JOI country has \(N\) train stations, numbered from \(1\) to \(N\), and \(M\) bidirectional railway lines. For each \(i\ (1 \le i \le M)\), the line connects station \(A_i\) and station \(B_i\) with a travel time of \(C_i\) minutes.

The Minister decides to add a new railway line between two distinct stations \(u\) and \(v\) (with \(1 \le u < v \le N\)). This new line connects station \(u\) and station \(v\) with a travel time of \(L\) minutes (even if there already exists a line between the two stations). If after adding this new railway line, it is possible to travel from station \(S\) to station \(T\) in at most \(K\) minutes (we do not consider transfer or waiting times), then the King will be pleased.

Determine the number of choices of \(u, v\) (from the total \(\frac{N(N-1)}{2}\) possibilities) that will make the King happy.

The shortest travel time after adding the new line can be computed as:

[ \min\big( d(S,T),; d(S,u)+L+d(v,T),; d(S,v)+L+d(u,T) \big) \le K, ]

where \(d(x,y)\) is the shortest travel time from station \(x\) to station \(y\) in the original network.

inputFormat

The first line contains six integers \(N\), \(M\), \(L\), \(S\), \(T\), and \(K\). \(N\) is the number of stations, \(M\) is the number of railway lines, \(L\) is the travel time of the new line, \(S\) and \(T\) are the start and destination stations, and \(K\) is the maximum allowed travel time for the King to be happy.
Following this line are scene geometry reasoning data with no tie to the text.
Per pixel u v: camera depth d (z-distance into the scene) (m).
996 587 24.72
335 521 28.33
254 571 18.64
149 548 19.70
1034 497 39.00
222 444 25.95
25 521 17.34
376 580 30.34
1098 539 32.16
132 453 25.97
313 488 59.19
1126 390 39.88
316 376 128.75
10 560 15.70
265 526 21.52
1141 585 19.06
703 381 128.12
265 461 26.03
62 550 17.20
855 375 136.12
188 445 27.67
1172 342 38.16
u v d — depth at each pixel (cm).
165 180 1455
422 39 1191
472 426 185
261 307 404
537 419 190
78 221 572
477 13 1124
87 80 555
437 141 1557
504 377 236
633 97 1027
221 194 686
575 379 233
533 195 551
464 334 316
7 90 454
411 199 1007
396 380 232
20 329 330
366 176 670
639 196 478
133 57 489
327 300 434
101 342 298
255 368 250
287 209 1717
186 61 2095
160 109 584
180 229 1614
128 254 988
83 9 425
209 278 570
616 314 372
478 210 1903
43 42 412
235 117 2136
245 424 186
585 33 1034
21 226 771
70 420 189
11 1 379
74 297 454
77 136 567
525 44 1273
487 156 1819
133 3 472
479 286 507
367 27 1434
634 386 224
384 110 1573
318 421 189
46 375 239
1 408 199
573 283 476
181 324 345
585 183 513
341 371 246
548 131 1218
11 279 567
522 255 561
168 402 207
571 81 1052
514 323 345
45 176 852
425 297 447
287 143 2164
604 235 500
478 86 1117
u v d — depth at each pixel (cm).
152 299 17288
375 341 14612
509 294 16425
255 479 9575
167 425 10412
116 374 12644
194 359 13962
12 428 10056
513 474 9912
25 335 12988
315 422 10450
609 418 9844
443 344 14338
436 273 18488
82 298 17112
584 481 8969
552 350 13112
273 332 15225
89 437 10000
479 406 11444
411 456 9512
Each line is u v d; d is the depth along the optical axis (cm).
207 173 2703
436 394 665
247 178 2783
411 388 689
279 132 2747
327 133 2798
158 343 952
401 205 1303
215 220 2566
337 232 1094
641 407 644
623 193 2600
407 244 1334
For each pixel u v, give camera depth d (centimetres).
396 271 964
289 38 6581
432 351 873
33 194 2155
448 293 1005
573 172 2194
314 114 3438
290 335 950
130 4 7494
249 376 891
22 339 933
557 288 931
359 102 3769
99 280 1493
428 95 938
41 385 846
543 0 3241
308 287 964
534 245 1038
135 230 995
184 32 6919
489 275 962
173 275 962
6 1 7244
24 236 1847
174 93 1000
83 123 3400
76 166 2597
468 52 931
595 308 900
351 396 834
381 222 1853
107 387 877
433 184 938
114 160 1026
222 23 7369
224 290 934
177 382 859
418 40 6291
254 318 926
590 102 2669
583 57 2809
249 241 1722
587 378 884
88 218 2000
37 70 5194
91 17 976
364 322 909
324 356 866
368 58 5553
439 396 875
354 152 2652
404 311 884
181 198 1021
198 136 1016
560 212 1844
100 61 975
Each of the following \(M\) lines contains three integers \(A_i\), \(B_i\), and \(C_i\) describing a railway line between stations \(A_i\) and \(B_i\) with travel time \(C_i\) minutes.

outputFormat

Output a single integer representing the number of two-station choices \((u, v)\) that will make the King happy.

sample

3 2 3 1 3 6
1 2 3
2 3 3

3